Why Xcode And Not Visual Studio(2012)

Hello there fellow programming enthusiast,

So you’ve heard that there has been a new standard(well. not so new) called C++11(ISO blah bla.11) and you are excited to try it on. And you fire your favorite IDE (Visual Studio of course!) and type some code like this amaaaazing nugget right here:


Alright, hit F7. What, it doesn’t compile? OK, you install the latest service pack. Still no go?

Maaan. You try to check the C++ settings. What? No settings for C++11? Oops.

Now go to Xcode 5. The latest free IDE from Apple.

Copy paste it. Boom, it compiles. Why, you ask? Because Xcode uses the latest clang with all that C++11 goodness.

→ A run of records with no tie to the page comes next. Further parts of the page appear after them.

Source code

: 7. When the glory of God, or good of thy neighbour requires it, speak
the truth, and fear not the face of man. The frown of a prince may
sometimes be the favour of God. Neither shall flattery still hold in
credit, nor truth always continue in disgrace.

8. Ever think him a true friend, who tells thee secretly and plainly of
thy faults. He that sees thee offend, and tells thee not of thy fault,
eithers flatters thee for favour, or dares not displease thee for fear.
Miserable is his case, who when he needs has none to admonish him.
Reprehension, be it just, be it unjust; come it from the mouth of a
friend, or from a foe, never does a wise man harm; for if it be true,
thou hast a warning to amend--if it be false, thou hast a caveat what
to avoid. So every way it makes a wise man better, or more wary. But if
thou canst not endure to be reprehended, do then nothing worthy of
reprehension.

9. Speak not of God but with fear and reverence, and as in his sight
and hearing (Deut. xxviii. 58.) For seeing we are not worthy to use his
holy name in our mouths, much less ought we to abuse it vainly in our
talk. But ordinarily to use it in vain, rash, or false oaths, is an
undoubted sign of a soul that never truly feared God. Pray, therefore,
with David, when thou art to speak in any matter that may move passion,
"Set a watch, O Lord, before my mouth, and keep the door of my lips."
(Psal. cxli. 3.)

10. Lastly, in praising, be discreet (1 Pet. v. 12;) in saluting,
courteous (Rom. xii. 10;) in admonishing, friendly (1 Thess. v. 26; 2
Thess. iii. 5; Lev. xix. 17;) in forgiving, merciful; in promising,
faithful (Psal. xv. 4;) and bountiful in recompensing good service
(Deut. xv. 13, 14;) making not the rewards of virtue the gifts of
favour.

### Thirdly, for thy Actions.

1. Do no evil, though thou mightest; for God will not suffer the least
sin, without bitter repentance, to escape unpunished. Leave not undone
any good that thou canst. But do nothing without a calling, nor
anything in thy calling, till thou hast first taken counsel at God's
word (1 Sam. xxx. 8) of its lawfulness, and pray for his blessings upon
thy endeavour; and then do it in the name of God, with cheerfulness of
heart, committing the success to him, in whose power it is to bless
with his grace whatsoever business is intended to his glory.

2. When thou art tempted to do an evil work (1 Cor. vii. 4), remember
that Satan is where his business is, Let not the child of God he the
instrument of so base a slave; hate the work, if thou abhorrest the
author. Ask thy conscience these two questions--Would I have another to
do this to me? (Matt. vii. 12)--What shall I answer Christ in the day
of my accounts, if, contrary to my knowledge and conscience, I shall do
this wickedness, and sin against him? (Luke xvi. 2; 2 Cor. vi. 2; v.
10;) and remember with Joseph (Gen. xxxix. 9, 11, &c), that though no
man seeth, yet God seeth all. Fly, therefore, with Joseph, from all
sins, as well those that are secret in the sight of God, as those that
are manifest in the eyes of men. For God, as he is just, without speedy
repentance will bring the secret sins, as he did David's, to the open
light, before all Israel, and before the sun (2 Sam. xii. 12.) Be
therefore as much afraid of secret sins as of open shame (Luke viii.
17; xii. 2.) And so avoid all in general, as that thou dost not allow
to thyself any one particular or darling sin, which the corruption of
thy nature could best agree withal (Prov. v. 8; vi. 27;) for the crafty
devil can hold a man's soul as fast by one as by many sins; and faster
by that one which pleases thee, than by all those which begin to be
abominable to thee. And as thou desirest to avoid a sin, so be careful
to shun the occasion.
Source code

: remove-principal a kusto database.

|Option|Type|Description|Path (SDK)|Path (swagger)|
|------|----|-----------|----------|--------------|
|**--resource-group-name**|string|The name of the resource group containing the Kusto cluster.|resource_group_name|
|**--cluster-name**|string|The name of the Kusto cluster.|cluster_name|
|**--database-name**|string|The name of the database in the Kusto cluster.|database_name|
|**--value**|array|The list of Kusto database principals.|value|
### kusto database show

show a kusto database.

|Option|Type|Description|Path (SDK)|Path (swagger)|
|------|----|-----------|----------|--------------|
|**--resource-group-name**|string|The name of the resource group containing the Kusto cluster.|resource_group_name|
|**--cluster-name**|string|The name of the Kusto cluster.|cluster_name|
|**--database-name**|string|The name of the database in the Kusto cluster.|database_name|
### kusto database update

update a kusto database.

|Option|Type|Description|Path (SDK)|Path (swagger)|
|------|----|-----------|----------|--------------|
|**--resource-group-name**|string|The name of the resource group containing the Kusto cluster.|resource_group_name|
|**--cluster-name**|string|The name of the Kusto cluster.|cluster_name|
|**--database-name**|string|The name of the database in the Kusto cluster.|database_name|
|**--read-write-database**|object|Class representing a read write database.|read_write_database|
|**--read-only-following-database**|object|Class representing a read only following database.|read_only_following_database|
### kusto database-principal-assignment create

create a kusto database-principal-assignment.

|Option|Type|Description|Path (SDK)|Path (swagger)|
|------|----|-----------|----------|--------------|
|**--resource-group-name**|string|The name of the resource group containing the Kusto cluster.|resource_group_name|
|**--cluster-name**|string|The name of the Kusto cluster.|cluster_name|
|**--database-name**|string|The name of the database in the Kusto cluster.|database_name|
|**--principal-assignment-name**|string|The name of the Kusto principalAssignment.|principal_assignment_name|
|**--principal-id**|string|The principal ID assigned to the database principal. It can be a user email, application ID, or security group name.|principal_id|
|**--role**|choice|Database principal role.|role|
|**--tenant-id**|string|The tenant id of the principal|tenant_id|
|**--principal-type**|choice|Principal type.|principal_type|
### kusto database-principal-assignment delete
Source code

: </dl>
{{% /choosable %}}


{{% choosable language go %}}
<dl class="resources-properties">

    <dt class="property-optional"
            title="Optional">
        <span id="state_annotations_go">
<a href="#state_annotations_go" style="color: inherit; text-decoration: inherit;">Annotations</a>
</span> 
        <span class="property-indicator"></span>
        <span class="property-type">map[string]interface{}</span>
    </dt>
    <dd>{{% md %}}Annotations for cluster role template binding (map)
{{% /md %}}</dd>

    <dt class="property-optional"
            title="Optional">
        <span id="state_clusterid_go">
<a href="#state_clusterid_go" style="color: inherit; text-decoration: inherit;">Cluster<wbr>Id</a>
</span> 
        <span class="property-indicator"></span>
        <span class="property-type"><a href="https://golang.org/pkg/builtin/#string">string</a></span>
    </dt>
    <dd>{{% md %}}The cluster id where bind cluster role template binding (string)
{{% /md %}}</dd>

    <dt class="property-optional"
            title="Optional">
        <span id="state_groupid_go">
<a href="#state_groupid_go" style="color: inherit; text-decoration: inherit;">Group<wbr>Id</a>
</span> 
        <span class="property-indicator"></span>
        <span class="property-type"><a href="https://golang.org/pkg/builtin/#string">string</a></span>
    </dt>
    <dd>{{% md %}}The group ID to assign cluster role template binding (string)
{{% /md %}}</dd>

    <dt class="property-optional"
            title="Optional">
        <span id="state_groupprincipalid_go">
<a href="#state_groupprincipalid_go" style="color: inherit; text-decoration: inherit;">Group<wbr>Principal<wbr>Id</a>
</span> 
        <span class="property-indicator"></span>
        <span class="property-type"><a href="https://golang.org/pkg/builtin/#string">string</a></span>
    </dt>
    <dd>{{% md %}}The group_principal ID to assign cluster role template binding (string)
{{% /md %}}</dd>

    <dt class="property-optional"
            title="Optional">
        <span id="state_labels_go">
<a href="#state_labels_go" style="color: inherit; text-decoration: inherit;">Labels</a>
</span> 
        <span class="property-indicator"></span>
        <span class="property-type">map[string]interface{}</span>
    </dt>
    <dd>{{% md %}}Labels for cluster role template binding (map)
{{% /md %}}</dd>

Now, arguably some of those new and fancy C++11 features already existed in Objective-C but the target audience of that language is somewhat limited to OS X and iOS developers. There is an open source SDK, GNUStep that can be used on Windows and Linux but what’s really the point at the moment when you can write portable C++(11!) code?

Yes, Xcode has been slow to make developing in C++ and not ObjC more fun but Xcode 5 finally properly indexes C++ code and provides improved variable inspection at runtime. Even for STL objects.

Yes, Xcode uses the best open source compiler at the moment with some modifications (Apple LLVM 5.0 is actually a clang 3.3). You might be inclined to say “hey, they didn’t do any work at all”. But they did, not only they integrated the compiler and the debugger beautifully but they also include CPU and GPU profiling tools out of the box. Something that Microsoft will never do. At least not for free.

So, sorry Microsoft, your compiler is somewhat outdated and your IDE offers for a premium features that others do for free.

BTW, I easily developed a GUI application in Xcode that is cross-platform using wxWidgets.


From the 2013 WWDC I got the impression that Apple is working very hard in providing developers with an all-in-one package for their needs. And they are also targeting game developers with their game centric features like Asset Catalogs or SpriteKit.

Take it from a once Visual Studio fan(but also an Eclipse follower too), Visual Studio is not the end all IDE, it doesn’t even support C++11 properly!